2007 Gold Sovereigns - Spot the Difference!
St. George and Dragon - Recut Reverse Dies
The traditional St George & Dragon design has been used on sovereigns, with a few breaks, since 1817.
During this long period, there have been a considerable number of minor changes to the dies used for the reverse (tail side). This year, the reverse design appears to have been completely re-engraved, although there was no advance announcement of this from the Royal Mint.
The first thing we noticed about the 2007 sovereigns was that they were a real pig to photograph. We try wherever possible to use our own photographs, although sometimes we use images supplied by the various mints, at least on a pre-issue basis, replacing them with our own images as soon as possible after we receive our first deliveries.Despite our considerable experience in photographing coins, the results can be quite variable. Some coins photograph beautifully, others are really difficult, and require time, patience, and experimentation before we can be happy with the results.The 2007 sovereigns proved to be in the latter category, It took us most of one day to get reasonably acceptable images, and we had to do quite a lot of post-production work on them. It was only once we had the first new images on our websites that we felt we could spare the time to start comparing them, which is when it started to dawn on us that the difference are not all explicable by poor production quality, but that the dies themselves, and also the masters from which they are made, which have been changed.
As far as the obverse is concerned, there appears to be no re-engraving, although there is a considerable loss of definition compared with a year 2000 dated sovereign which we used for comparison. The substantial re-engraving appears to to confined to the reverse side.

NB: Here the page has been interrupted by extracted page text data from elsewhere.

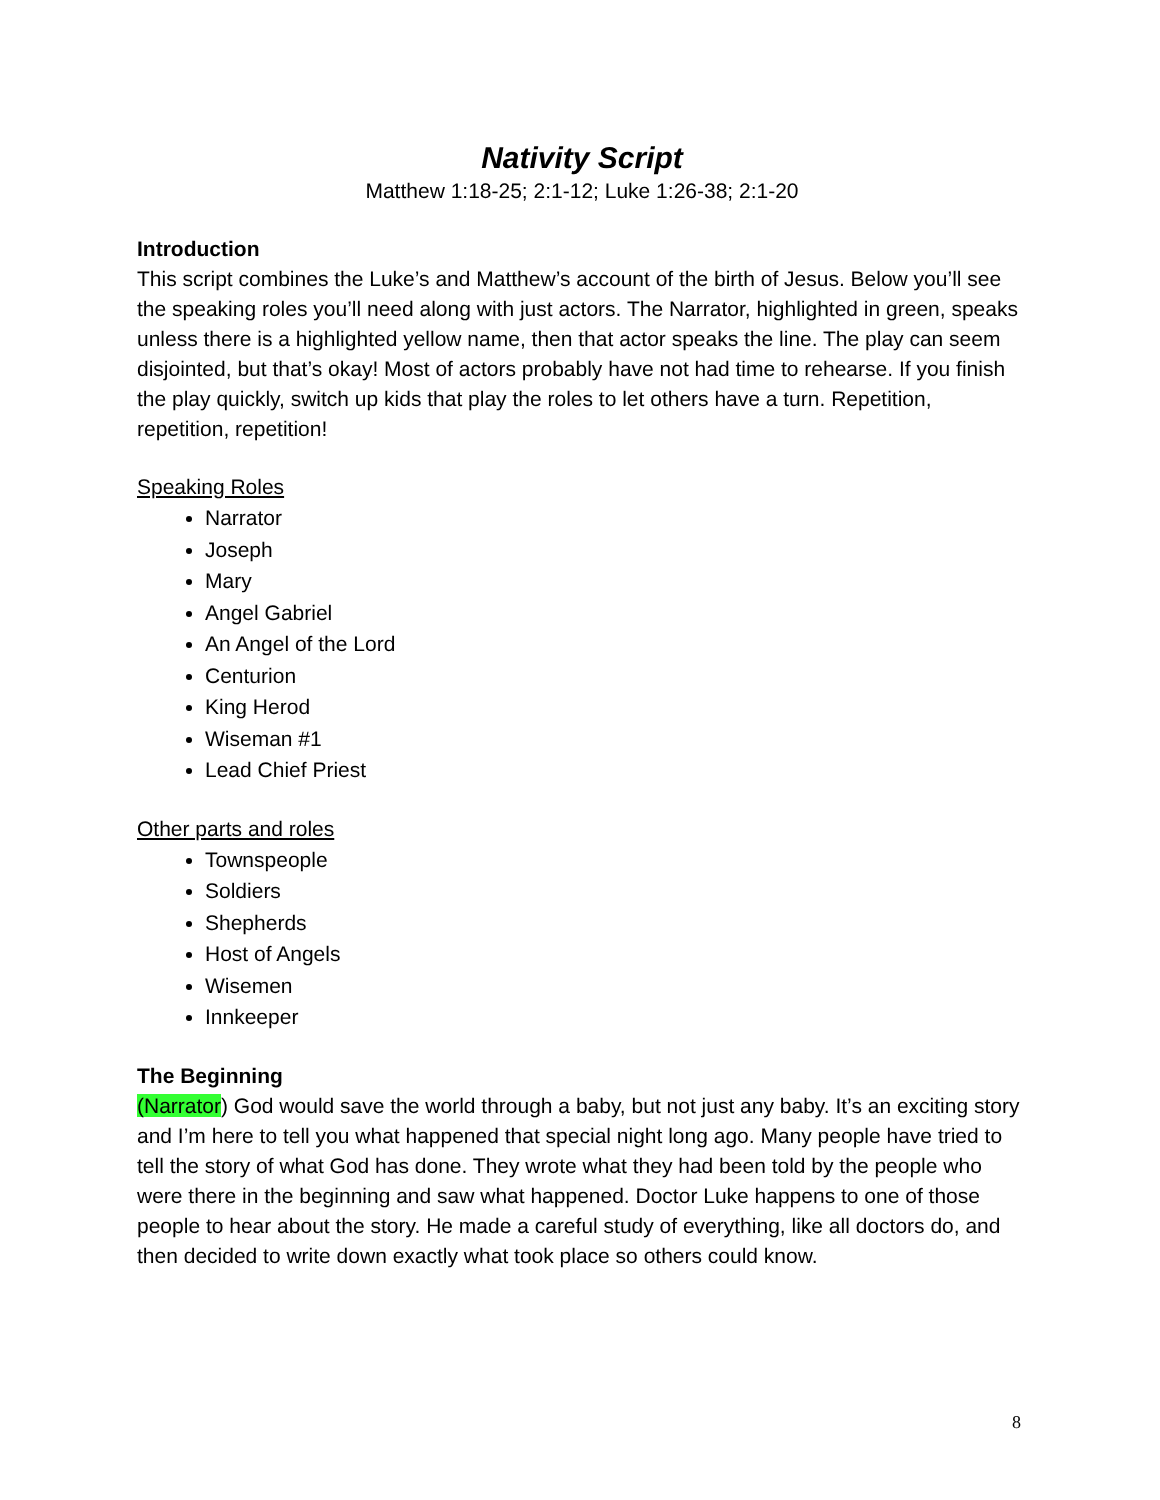Nativity Script
Matthew 1:18-25; 2:1-12; Luke 1:26-38; 2:1-20
Introduction
This script combines the Luke’s and Matthew’s account of the birth of Jesus. Below you’ll see the speaking roles you’ll need along with just actors. The Narrator, highlighted in green, speaks unless there is a highlighted yellow name, then that actor speaks the line. The play can seem disjointed, but that’s okay! Most of actors probably have not had time to rehearse. If you finish the play quickly, switch up kids that play the roles to let others have a turn. Repetition, repetition, repetition!
Speaking Roles
Narrator
Joseph
Mary
Angel Gabriel
An Angel of the Lord
Centurion
King Herod
Wiseman #1
Lead Chief Priest
Other parts and roles
Townspeople
Soldiers
Shepherds
Host of Angels
Wisemen
Innkeeper
The Beginning
(Narrator) God would save the world through a baby, but not just any baby. It’s an exciting story and I’m here to tell you what happened that special night long ago. Many people have tried to tell the story of what God has done. They wrote what they had been told by the people who were there in the beginning and saw what happened. Doctor Luke happens to one of those people to hear about the story. He made a careful study of everything, like all doctors do, and then decided to write down exactly what took place so others could know.
8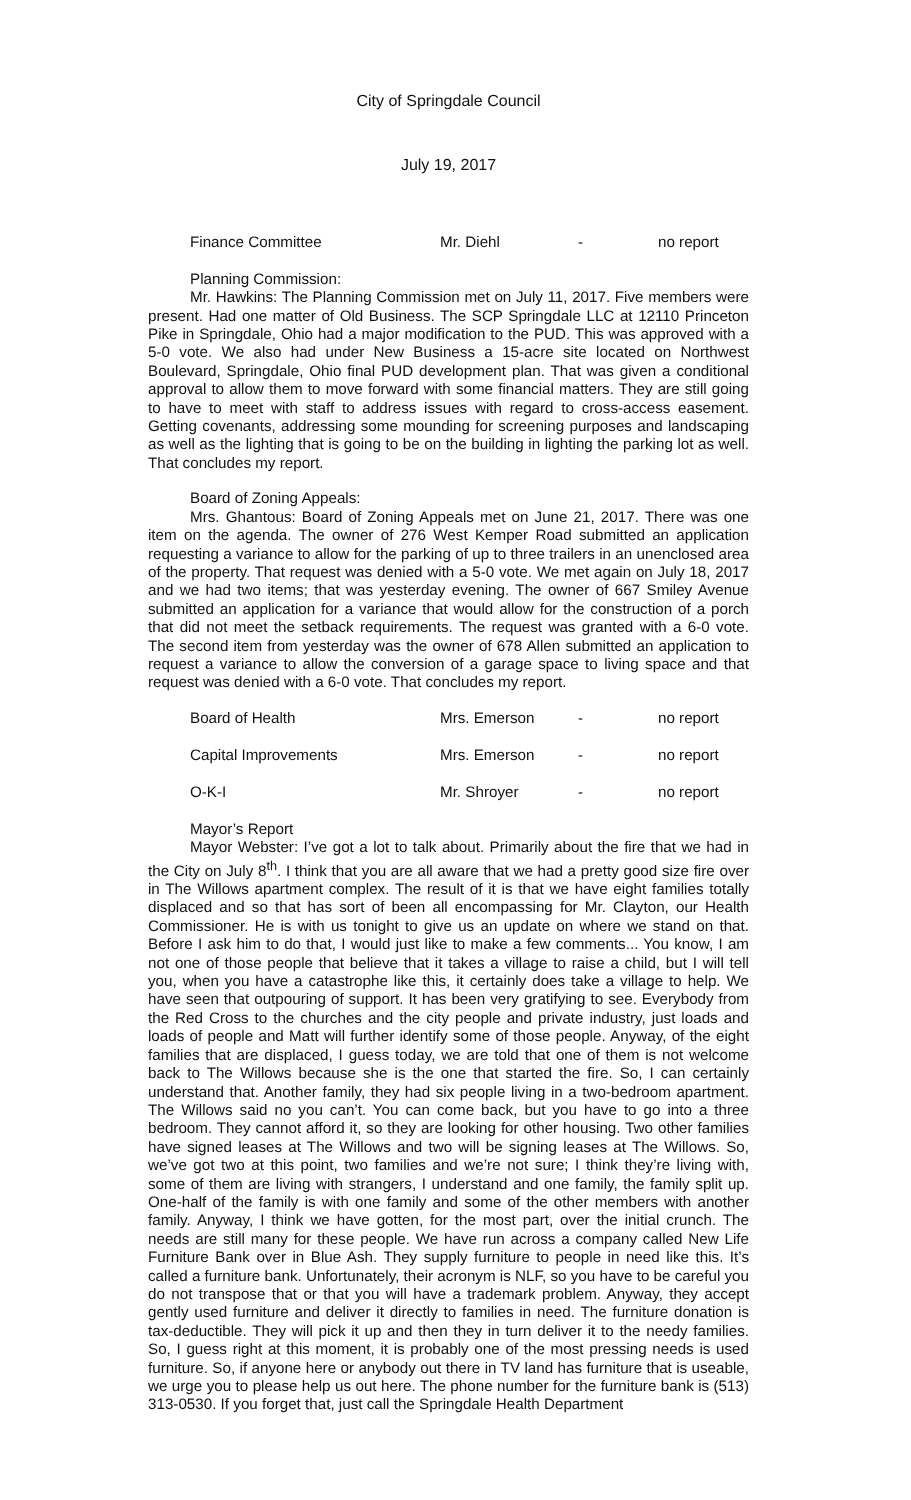City of Springdale Council
July 19, 2017
Finance Committee Mr. Diehl - no report
Planning Commission:
Mr. Hawkins: The Planning Commission met on July 11, 2017. Five members were present. Had one matter of Old Business. The SCP Springdale LLC at 12110 Princeton Pike in Springdale, Ohio had a major modification to the PUD. This was approved with a 5-0 vote. We also had under New Business a 15-acre site located on Northwest Boulevard, Springdale, Ohio final PUD development plan. That was given a conditional approval to allow them to move forward with some financial matters. They are still going to have to meet with staff to address issues with regard to cross-access easement. Getting covenants, addressing some mounding for screening purposes and landscaping as well as the lighting that is going to be on the building in lighting the parking lot as well. That concludes my report.
Board of Zoning Appeals:
Mrs. Ghantous: Board of Zoning Appeals met on June 21, 2017. There was one item on the agenda. The owner of 276 West Kemper Road submitted an application requesting a variance to allow for the parking of up to three trailers in an unenclosed area of the property. That request was denied with a 5-0 vote. We met again on July 18, 2017 and we had two items; that was yesterday evening. The owner of 667 Smiley Avenue submitted an application for a variance that would allow for the construction of a porch that did not meet the setback requirements. The request was granted with a 6-0 vote. The second item from yesterday was the owner of 678 Allen submitted an application to request a variance to allow the conversion of a garage space to living space and that request was denied with a 6-0 vote. That concludes my report.
Board of Health Mrs. Emerson - no report
Capital Improvements Mrs. Emerson - no report
O-K-I Mr. Shroyer - no report
Mayor’s Report
Mayor Webster: I’ve got a lot to talk about. Primarily about the fire that we had in the City on July 8<sup>th</sup>. I think that you are all aware that we had a pretty good size fire over in The Willows apartment complex. The result of it is that we have eight families totally displaced and so that has sort of been all encompassing for Mr. Clayton, our Health Commissioner. He is with us tonight to give us an update on where we stand on that. Before I ask him to do that, I would just like to make a few comments... You know, I am not one of those people that believe that it takes a village to raise a child, but I will tell you, when you have a catastrophe like this, it certainly does take a village to help. We have seen that outpouring of support. It has been very gratifying to see. Everybody from the Red Cross to the churches and the city people and private industry, just loads and loads of people and Matt will further identify some of those people. Anyway, of the eight families that are displaced, I guess today, we are told that one of them is not welcome back to The Willows because she is the one that started the fire. So, I can certainly understand that. Another family, they had six people living in a two-bedroom apartment. The Willows said no you can’t. You can come back, but you have to go into a three bedroom. They cannot afford it, so they are looking for other housing. Two other families have signed leases at The Willows and two will be signing leases at The Willows. So, we’ve got two at this point, two families and we’re not sure; I think they’re living with, some of them are living with strangers, I understand and one family, the family split up. One-half of the family is with one family and some of the other members with another family. Anyway, I think we have gotten, for the most part, over the initial crunch. The needs are still many for these people. We have run across a company called New Life Furniture Bank over in Blue Ash. They supply furniture to people in need like this. It’s called a furniture bank. Unfortunately, their acronym is NLF, so you have to be careful you do not transpose that or that you will have a trademark problem. Anyway, they accept gently used furniture and deliver it directly to families in need. The furniture donation is tax-deductible. They will pick it up and then they in turn deliver it to the needy families. So, I guess right at this moment, it is probably one of the most pressing needs is used furniture. So, if anyone here or anybody out there in TV land has furniture that is useable, we urge you to please help us out here. The phone number for the furniture bank is (513) 313-0530. If you forget that, just call the Springdale Health Department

Both sides show many signs of hurried, or sub-standard production, with scuffs, radiating striations possibly caused through under-annealing of the blank planchets before striking. Unfortunately Yann, our resident photographer has already cleaned these off our image, to rectify this, we will shortly be creating a separate "Spot the
Difference" page. Almost all parts of the reverse design are different, leading us to conclude that the entire reverse design has been re-engraved. Because of this, it will be almost impossible for us to create a complete catalogue of differences, but we attempt to list the most obvious ones here:-
- Lower relief, noticeable or apparent in the centre.
- Longer, re-engraved tail.
- Longer trailing helmet plumes.
- More distinct, possibly cruder, helmet crest.
- Completely different folds in cloak.
- Smaller right hand, with more defined fingers, gap between sword hilt.
- Different mane to horse.
- Bigger gap between St George and the horse's neck.
- Thinner gap between horse's neck and reins.
- Different end to broken lance (to left of ground).
- Completely different ground.
- Smaller BP initials, rather blurred and indistinct. On our photo, they appear to merge to look like a single letter D.
- Dragon's wings differ.
- Dragon's nose, mouth, crest, and claws altered.
- George's garter is redefined.
- Horse's musclature has been substantially changed, as has George's.
- The border has been changed, and now looks more like a railway line, as opposed to convex toothed beads. (The obverse border does not match).
- The exergue appears to be taller, as do the date numerals.
- There is a smaller gap between the border and the main parts of the design.
The Mint has confirmed (8/1/2007) that an original die, handmade by the Pistrucci has been reworked and new master tools created. The Mint has spent some considerable time choosing what it believes was the most pertinent die (from the reign of George III) with the most accurate detail. Using a combination of hand engraving skills and digital technology, detail lost over the decades was painstakingly restored. Consequently, the 2007 sovereigns have significant differences in their reverse design from the other coins produced from 2000 to 2006. In the 2007 version the shape of the horse's tail has changed, as has the left hand side of the edge of the ground. The initials B.P. (for Benedetto Pistrucci) are also a lot smaller than on previous versions. It is also possible that the folds in St. George's cloak have also been rearranged. The reverse now most closely resembles the version of St. George and the Dragon which appeared on the 1818 silver crowns of George III.